→ Problem 1
Quote the methods text, starting with "Once the need" and going on through "et al., 2009).".
→ Problem 2
According to the methods text, what is the smallest number of individuals a group needs before bootstrapped 90% CIs can be determined?

→ Text segment

-=-=-=-=-

Electrolytes [PO43−, Ca2+, K+, Na+, Cl, Mg2+, and Fe2+], enzymes [lactate dehydrogenase (LDH), creatine kinase (CK), amylase (AMS)], lipid profile [triglyceride (TG), total cholesterol (TC), low-density lipoprotein cholesterol (LDL-c), high-density lipoprotein cholesterol (HDL-c)], liver function parameters [total bile acid (TBA), indirect bilirubin (I-BILI), direct bilirubin (D-BILI), total bilirubin (T-BILI), gamma-glutamyl transferase (GGT), alkaline phosphatase (ALP), aspartate amino transferase (AST), alanine amino transferase (ALT)], and other biochemical parameters such as creatinine (Cr), uric acid (UA), carbon dioxide (CO2), blood urea nitrogen (BUN), glucose (GLU), globulin (GLB), Albumin (ALB), and total protein (TP) were measured using the automated clinical chemistry analyzer (Beckman-Coulter, AU5400, Porto, Portugal).

Statistical Analysis

Based on sampling methodology and for the analysis, animals were considered to have been randomly selected during each collection period, and no animal was sampled more than once. All statistical analyses were performed using STATA (version 14, StataCorp LP, College Station, TX, United States). Briefly, outliers were identified as values greater than 3 SD above the mean for each stratified age by sex group. Total removed outliers for each variable were less than 0.61% (±0.003%). The equalities of sampling frequency between potential groups (age, group, and sex) were evaluated using Fisher’s exact test.

Reference Interval Calculations

Prior to calculations of reference intervals, the need to separate data into groups based on age and sex was evaluated as described by Schwacke et al. (2009). Briefly, pairwise intergroup distribution differences were determined between each age group (adult vs. juvenile), AMs vs. females and pregnant and NP females as follows. First, the pairwise intergroup distribution differences at the 2.5 and 97.5 percentiles were determined using the bootstrapped resampling technique (1,000 reps), and then the resultant 95% confidence interval (CI) of the distribution difference between groups was considered significant if it did not include zero. The t-test statistic was used to provide the estimated probabilities for this difference. Analytes which needed to be partitioned by sex, age group, and pregnancy were then established based in part on whether or not differences existed between the comparisons.

Once the need to partition the data by sex, age group, or pregnancy was established, the reference intervals were calculated based on the recommendations from the Clinical and Laboratory Standards Institute (Clinical and Laboratory Standards Institute [CLSI], 2008) using a non-parametric bootstrap-based procedure (Linnet, 2000; International Aids Vaccine Initiative, 2008). Using bootstrap resampling techniques (1,000 reps), the mean 2.5 and 97.5 percentiles from 1,000 resampling replicates of each group were determined along with the 90% bootstrapped CIs for each mean, respectively. As recommended by Linnet (2000), bootstrapped 90% CIs could only be determined for groups with samples from a minimum of 40 individuals. For analytes that had values which represented less than 40 individuals, only the range of these values was reported (Linnet, 2000; Schwacke et al., 2009).

Since analyte values were combined from two different locations, it was necessary to determine if this combination of data from both locations resulted in intervals which were not representative of values from both locations. We used the method described by Schwacke et al. (2009) for this determination. Briefly, the number of samples from each location that were outside the 2.5 and 97.5% reference was determined. This proportion (total outside upper or lower percentile/total samples collected from group) was then compared to the maximum predicted probability (0.025) that that sample would fall outside either the upper or lower value using a binomial probability test.

-=-=-=-=-

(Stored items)
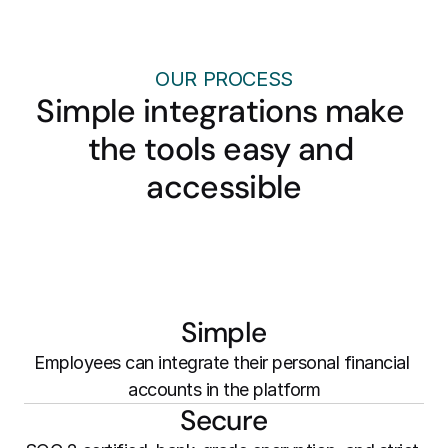
OUR PROCESS
Simple integrations make 
the tools easy and 
accessible
Simple
Employees can integrate their personal financial 
accounts in the platform
Secure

-=-=-=-=-

→ Reply 1
Once the need to partition the data by sex, age group, or pregnancy was established, the reference intervals were calculated based on the recommendations from the Clinical and Laboratory Standards Institute (Clinical and Laboratory Standards Institute [CLSI], 2008) using a non-parametric bootstrap-based procedure (Linnet, 2000; International Aids Vaccine Initiative, 2008). Using bootstrap resampling techniques (1,000 reps), the mean 2.5 and 97.5 percentiles from 1,000 resampling replicates of each group were determined along with the 90% bootstrapped CIs for each mean, respectively. As recommended by Linnet (2000), bootstrapped 90% CIs could only be determined for groups with samples from a minimum of 40 individuals. For analytes that had values which represented less than 40 individuals, only the range of these values was reported (Linnet, 2000; Schwacke et al., 2009).

→ Reply 2
A minimum of 40 individuals.